Dalam teks Ibrani, frasa “belum berbentuk dan kosong” memakai ungkapan tōhû wābōhû. Penyelidikan yang teliti menunjukkan bahwa frasa ini hanyalah sebuah ungkapan. Kita tidak boleh menafsirkannya secara hurufiah. Tōhû wābōhû sebaiknya dipahami sebagai sebuah ungkapan untuk sebuah tempat yang tidak dapat didiami. Ada dua argumen utama yang mendukung makna ini.

Pertama, kata tōhû (“belum berbentuk”) membentuk permainan kata dengan kata tôb (“baik”). Dalam Bahasa Ibrani, pengucapan dua kata ini sangat mirip (dibaca seperti “tof”).

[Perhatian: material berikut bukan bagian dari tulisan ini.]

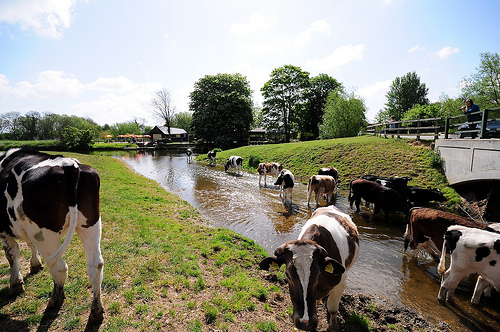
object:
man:
[459, 99, 480, 139]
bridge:
[433, 138, 499, 186]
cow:
[258, 204, 360, 330]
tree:
[384, 70, 431, 132]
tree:
[317, 87, 369, 140]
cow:
[0, 146, 107, 314]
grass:
[0, 136, 499, 332]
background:
[0, 0, 499, 331]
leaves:
[188, 73, 256, 150]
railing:
[366, 105, 500, 140]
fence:
[370, 108, 500, 139]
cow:
[224, 155, 243, 176]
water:
[106, 146, 499, 330]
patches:
[144, 235, 229, 318]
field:
[0, 130, 499, 331]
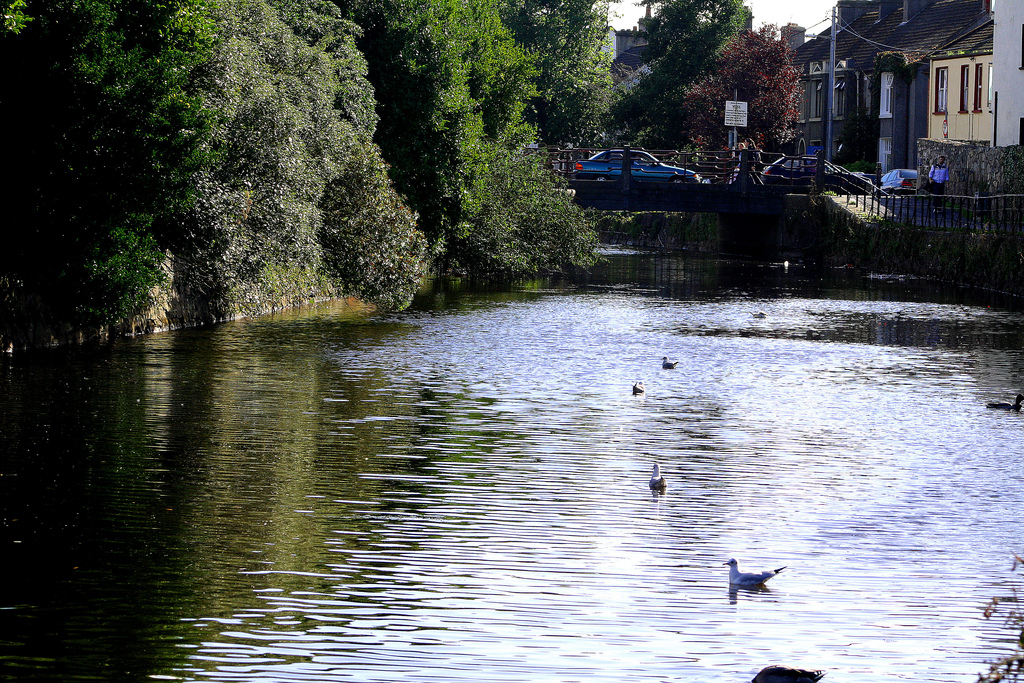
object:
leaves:
[472, 198, 595, 280]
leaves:
[0, 0, 199, 316]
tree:
[367, 0, 523, 229]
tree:
[190, 0, 376, 266]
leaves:
[194, 0, 365, 300]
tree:
[0, 0, 218, 337]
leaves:
[365, 2, 524, 225]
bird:
[723, 558, 787, 586]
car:
[575, 149, 699, 183]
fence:
[542, 148, 823, 187]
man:
[929, 156, 949, 213]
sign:
[725, 100, 748, 126]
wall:
[916, 138, 1016, 196]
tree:
[686, 32, 797, 146]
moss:
[879, 241, 957, 269]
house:
[785, 0, 1017, 196]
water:
[13, 218, 1021, 676]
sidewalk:
[860, 196, 1023, 232]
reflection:
[206, 336, 311, 562]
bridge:
[532, 151, 782, 212]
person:
[744, 138, 763, 184]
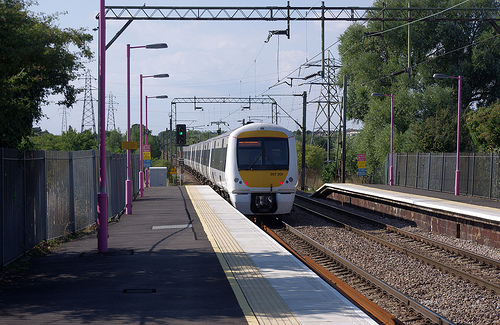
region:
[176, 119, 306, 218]
a yellow and white commuter train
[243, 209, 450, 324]
a set of train tracks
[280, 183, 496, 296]
a set of train tracks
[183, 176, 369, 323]
a white train boarding platform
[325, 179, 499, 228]
a white train boarding platform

Dari sini terlihat bahwa bumi yang tōhû adalah bumi yang belum digarap oleh Allah sehingga belum dikatakan tôb. Ketika bumi semakin siap untuk didiami, Allah mengatakan bahwa keadaan bumi adalah tôb (1:4, 10, 12, 18, 21, 25, 31).

Kedua, pemunculan kata tōhû atau frase tōhû wābōhû dalam PL juga menunjuk pada tanah yang tidak terdiami. Dalam Pentateukh kata tōhû dipakai dalam arti “padang gurun” (Ul 32:10). Dalam Yesaya 45:18 dikatakan bahwa Allah menciptakan bumi bukan supaya kosong (tōhû), melainkan untuk didiami. Frase tōhû wābōhû bahkan dipakai oleh para nabi untuk menggambarkan hukuman Allah atas bangsa Edom (Yes 34:11) maupun Yehuda (Yer 4:23). Penggunaan ini menguatkan pandangan bahwa tōhû wābōhû berarti “tidak dapat didiami.”

Penafsiran terhadap tōhû wābōhû seperti ini semakin meneguhkan jawaban di pertanyaan sebelumnya. Kejadian 1 merupakan introduksi bagi kisah penciptaan. Hari ke-1 bukanlah tindakan awal penciptaan. Sebelumnya Allah sudah menciptakan langit dan bumi (ayat 1). Hanya saja, keadaan bumi masih belum siap untuk didiami (ayat 2). Ada air yang dalam di seluruh permukaan bumi. Ada kegelapan di mana-mana.